Brice Clotaire Oligui Nguema – Président de la République du Gabon. Archives Présidence – Gabon
De général d’armée putschiste à civil général au pouvoir, l’élection du 12 avril 2025 a donné une crédibilité à Oligui Nguema grâce à une victoire écrasante (94,85%). Un résultat facilité par une opposition fragmentée et un appareil d’État entièrement acquis à sa cause. La nouvelle constitution adoptée par référendum en novembre 2024 avec 91 % de oui, instaure un régime présidentiel renforcé qui limite le mandat présidentiel à sept ans renouvelables une fois et exclue les membres de la famille présidentielle de la course. Cependant, des critiques émergent dénonçant une concentration excessive des pouvoirs et une absence de leur séparation.
La présence de la cour constitutionnelle de transition par exemple soulève des interrogations sur la légitimité de l’acte d’investiture d’Oligui Nguema. Une situation qui alimente les débats sur la conformité de son élection avec les principes démocratiques.
Ancien chef de la Garde Républicaine et homme de confiance de la famille Bongo, il a réussi à retourner le système contre ses maîtres mais sans pour autant en rompre clairement avec les piliers fondamentaux qui sont l’élite politico-militaire, le contrôle centralisé des ressources, et surtout, les liens néocoloniaux avec Paris. Le cousin du président déchu Ali Bongo a longtemps été perçu comme un homme de l’ombre au sein du système. Son ascension rapide soulève des doutes sur ses réelles intentions : volonté de rupture ou simple remplacement de clan ? Ses premières déclarations suggèrent une certaine volonté de diversification économique, notamment dans les secteurs de l’agriculture, de l’industrie et du tourisme.
Il ne faut surtout pas rester dupe devant les déclarations de souveraineté et de diversification diplomatique vers des partenaires comme la Russie ou la Chine. Aucune mesure concrète à ce jour n’a encore mis fin à la forte présence française dans les secteurs stratégiques gabonais, notamment le pétrole, le bois et les infrastructures. TotalEnergies par exemple, reste l’un des plus grands employeurs du pays, et l’armée française conserve des accords de coopération militaire.

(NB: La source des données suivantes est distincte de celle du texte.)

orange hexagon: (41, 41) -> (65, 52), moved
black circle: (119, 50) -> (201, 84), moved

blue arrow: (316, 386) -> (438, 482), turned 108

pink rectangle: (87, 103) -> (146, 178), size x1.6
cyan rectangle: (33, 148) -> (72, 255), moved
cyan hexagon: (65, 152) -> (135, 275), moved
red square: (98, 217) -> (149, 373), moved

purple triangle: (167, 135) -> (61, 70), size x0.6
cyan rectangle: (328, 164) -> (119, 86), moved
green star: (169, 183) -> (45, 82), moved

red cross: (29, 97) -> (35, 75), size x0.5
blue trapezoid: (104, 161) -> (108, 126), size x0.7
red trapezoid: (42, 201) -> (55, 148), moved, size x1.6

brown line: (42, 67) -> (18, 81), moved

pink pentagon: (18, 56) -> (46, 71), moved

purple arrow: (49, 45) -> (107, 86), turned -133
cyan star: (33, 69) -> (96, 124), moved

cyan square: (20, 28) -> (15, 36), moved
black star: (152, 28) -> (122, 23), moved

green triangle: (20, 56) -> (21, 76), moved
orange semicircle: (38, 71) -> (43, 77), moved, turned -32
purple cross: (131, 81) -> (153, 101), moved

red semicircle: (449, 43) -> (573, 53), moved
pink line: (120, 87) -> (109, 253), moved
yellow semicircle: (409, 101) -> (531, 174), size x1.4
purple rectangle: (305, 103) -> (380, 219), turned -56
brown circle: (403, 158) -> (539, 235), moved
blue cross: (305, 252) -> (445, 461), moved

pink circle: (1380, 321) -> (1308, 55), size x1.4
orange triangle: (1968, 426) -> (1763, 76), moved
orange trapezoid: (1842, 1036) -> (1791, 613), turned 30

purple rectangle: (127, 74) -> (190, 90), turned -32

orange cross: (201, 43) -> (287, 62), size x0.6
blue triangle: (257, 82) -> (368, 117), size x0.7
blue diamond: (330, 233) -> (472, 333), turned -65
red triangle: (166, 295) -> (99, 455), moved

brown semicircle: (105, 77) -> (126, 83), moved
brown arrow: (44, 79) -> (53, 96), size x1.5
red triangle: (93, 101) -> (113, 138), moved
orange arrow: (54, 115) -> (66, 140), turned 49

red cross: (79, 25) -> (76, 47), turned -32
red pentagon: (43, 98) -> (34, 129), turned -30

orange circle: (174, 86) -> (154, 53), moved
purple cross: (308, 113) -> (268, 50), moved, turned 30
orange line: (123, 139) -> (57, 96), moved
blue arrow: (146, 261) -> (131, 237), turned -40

Le silence mesuré de l’Élysée après le coup d’État, loin d’un rejet, fut plutôt le signe d’un arrangement ou mieux, d’un accommodement. La relation avec la France demeure ambiguë. Bien que la France ait exprimé son soutien à la transition gabonaise, des tensions subsistent en raison des critiques sur la gestion des ressources naturelles et des droits de l’homme. L’issue de cette relation dépendra de la capacité du président Oligui Nguema à démontrer son indépendance vis-à-vis de l’ancienne puissance coloniale.
Toutefois, le nouveau président gabonais n’est pas sans atouts. Il bénéficie d’une bonne popularité intérieure pour avoir mis fin à la dynastie Bongo. Il a également initié et accompli une réforme constitutionnelle et convoqué un dialogue national, signaux positifs qui annoncent une volonté de rupture. Cependant, des gestes similaires sont souvent interprétés comme une stratégie de légitimation plus qu’un réel changement de cap.
La principale faiblesse du président Clotaire Oligui Nguema réside dans le manque d’indépendance économique du Gabon. Une volonté de reprendre la main est manifeste mais tant que le pays va continuer à dépendre des anciennes structures de rente connectées à la France, la rupture avec la Françafrique restera symbolique. Un autre défi est celui de l’absence d’une classe politique alternative solide qui pourrait équilibrer le pouvoir et ancrer durablement une gouvernance souveraine.
En attendant de juger le maçon au pied du mur, l’élection de Brice Oligui Nguema sous une forme plus subtile, pourrait renforcer les dynamiques de la Françafrique. Seul l’avenir dira si le président issu d’un coup d’État saura incarner une véritable rupture ou s’il restera un acteur de la Françafrique dans un contexte où la France perd progressivement son emprise sur ses anciennes colonies. À moins d’un sursaut historique, le nouveau président risque d’en être le dernier serviteur maquillé en sauveur.